日本の品質管理の歴史を振り返る(その4)
当社では「タイ人向け社員教育ビデオの制作、販売」「社員教育コンサルタントとして契約先の企業でのアドバイス業務」そして「タイ人管理者セミナー」などを行っておりますが、最近は「日本人管理者向けのセミナーを行って欲しい」とのご要望が急増しております。このご要望は主に次の2つの理由によります。
1日本人の社長と日本人駐在員との意識のギャップ
日本人の社長はタイ人管理者はもちろん、日本人駐在員も使って仕事を進めて行くわけです。しかし社長が期待している日本人駐在員の役割に対して、現実の能力、意識、心構えのレベルが不足していると感じている社長が多いのです。特に「あと数年の駐在期間だから適当にやろう」「仕事をいくら行っても給料は同じである」「下手に仕事の提案などをして責任を持たされたら大変だ」「タイ人部下に仕事を任せたことにして、自分の責任をタイ人部下に押し付けよう」とのサラリーマン根性丸出しの駐在員の方もごく少数だと思いますが、現実にいらっしゃるようで、意識の面で「管理者としての自覚を持ってしっかりして欲しい」と思っている社長が多く、そのような方からの依頼が増えています。
2マンネリズムの打破
駐在生活も最初の1,2年は気合いも入って多少の困難は乗り越えて行くものですが、3年目に入るころから当初の意気込みも薄れてしまい、つい惰性に流されてしまいます。仕事上の改善点はいくらでもあるのですが「日常業務だけこなせばよい」となってしまい、日本人管理者としての存在価値が薄らいで来ている状況があります。心の中には「初心に戻ってがんばろう」との気持ちはあるのですが、どうしてもマンネリズムに負けてしまいます。そこで「初心に戻ってバリバリやるぞ」とのきっかけ作りに当社に日本人向けセミナーを依頼するケースも増えてきました。
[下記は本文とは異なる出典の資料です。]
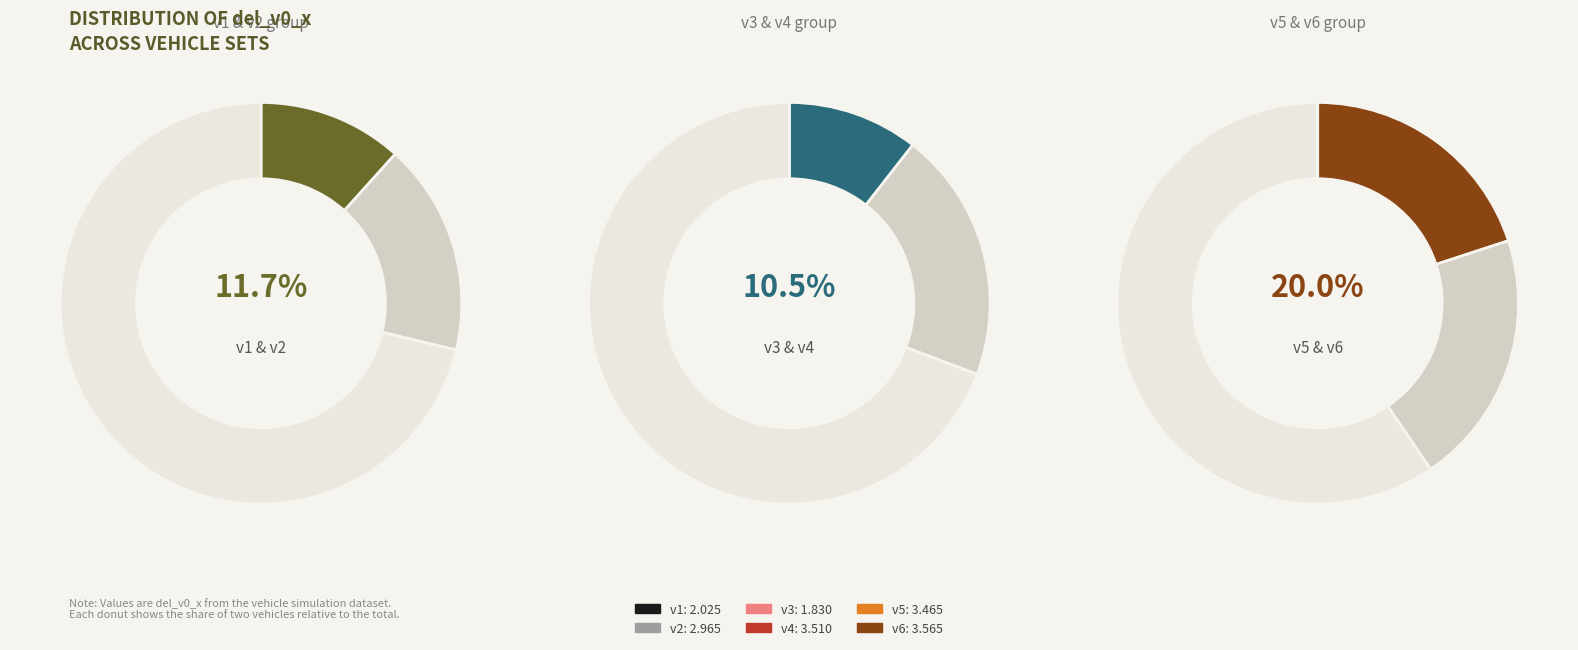

How many segments does this pie chart have?

6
このご要望に対応すべく当社では私自身が講師として相手先の企業に行き、日本人管理者のマンネリを打破して気合いを入れ直してもらい、タイ人部下の使い方、接し方の手法を学習してもらう「日本人管理者リフレッシュセミナー」を行っています。このセミナーを行って感じるのですが、やはり日本人駐在員の方は自分自身の管理方法も持っておられるし、真面目な方ばかりですから自己啓発のきっかけさえ掴めれば「よし!やるぞ」とすぐに勢いがつきます。その意味ではセミナーに限らず、異業種の人たちと話をしたり、本を読んだりするのも活力を得てマンネリを打破する良いきっかけになると思います。
さて品質管理の歴史ですが、前回では日本の品質管理導入時に反発が起きたことを書きました。この反発とほぼ同時期に日科技連の招きに応じてJ.M.ジュラン博士が来日しました。この世界的に著名な博士の講演を契機に品質管理への意識も徐々に変化を見せ、従来の工場現場で技術主体の品質管理から、経営全体に目を向けたものになり始めました。この考えが発展して行き、現場における作業者、監督者が共に学び品質管理活動を行おうとQCサークルが生み出されました。1962年には日科技連により雑誌「現場とQC」が出版され、この本が中心となりQCサークル活動の呼びかけを行いました。
①サークルの結成は上からの命令ではなく、自主的にやりたい人から初めて欲しい
②勉強して欲しい(自己啓発)
③視野を広くするために他のサークルと交流して欲しい
④最終的には職場全員の参加を目指して欲しい。
当初はなかなか浸透せず3年経った1965年の登録サークル数は3700程度でした。しかしQCサークルが上げためざましい成果に刺激され、その数は急増して行ったのです。